Problem to work on -
Only the lines from the one containing "سیستم خورشیدی خانگی" to the end of the records belong in the output; print them exactly.

[Saved data entries]
··········
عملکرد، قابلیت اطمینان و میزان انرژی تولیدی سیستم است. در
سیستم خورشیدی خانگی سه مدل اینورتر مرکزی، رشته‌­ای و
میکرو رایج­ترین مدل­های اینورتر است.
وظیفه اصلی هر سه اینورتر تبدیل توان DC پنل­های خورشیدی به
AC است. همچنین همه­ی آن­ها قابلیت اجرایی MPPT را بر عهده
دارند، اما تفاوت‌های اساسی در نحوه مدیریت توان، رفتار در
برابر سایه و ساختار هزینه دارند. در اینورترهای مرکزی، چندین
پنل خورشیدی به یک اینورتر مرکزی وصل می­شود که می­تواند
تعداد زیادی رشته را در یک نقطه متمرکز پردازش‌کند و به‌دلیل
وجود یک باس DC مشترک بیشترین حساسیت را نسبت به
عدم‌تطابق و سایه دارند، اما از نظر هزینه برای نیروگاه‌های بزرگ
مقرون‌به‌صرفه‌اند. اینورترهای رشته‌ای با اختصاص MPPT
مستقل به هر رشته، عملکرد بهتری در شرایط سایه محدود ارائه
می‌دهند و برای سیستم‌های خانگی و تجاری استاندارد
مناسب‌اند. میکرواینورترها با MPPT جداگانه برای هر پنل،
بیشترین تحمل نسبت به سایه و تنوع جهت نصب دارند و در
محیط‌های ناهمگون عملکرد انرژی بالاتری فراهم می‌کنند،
··········
Exercise result -
سیستم خورشیدی خانگی سه مدل اینورتر مرکزی، رشته‌­ای و
میکرو رایج­ترین مدل­های اینورتر است.
وظیفه اصلی هر سه اینورتر تبدیل توان DC پنل­های خورشیدی به
AC است. همچنین همه­ی آن­ها قابلیت اجرایی MPPT را بر عهده
دارند، اما تفاوت‌های اساسی در نحوه مدیریت توان، رفتار در
برابر سایه و ساختار هزینه دارند. در اینورترهای مرکزی، چندین
پنل خورشیدی به یک اینورتر مرکزی وصل می­شود که می­تواند
تعداد زیادی رشته را در یک نقطه متمرکز پردازش‌کند و به‌دلیل
وجود یک باس DC مشترک بیشترین حساسیت را نسبت به
عدم‌تطابق و سایه دارند، اما از نظر هزینه برای نیروگاه‌های بزرگ
مقرون‌به‌صرفه‌اند. اینورترهای رشته‌ای با اختصاص MPPT
مستقل به هر رشته، عملکرد بهتری در شرایط سایه محدود ارائه
می‌دهند و برای سیستم‌های خانگی و تجاری استاندارد
مناسب‌اند. میکرواینورترها با MPPT جداگانه برای هر پنل،
بیشترین تحمل نسبت به سایه و تنوع جهت نصب دارند و در
محیط‌های ناهمگون عملکرد انرژی بالاتری فراهم می‌کنند،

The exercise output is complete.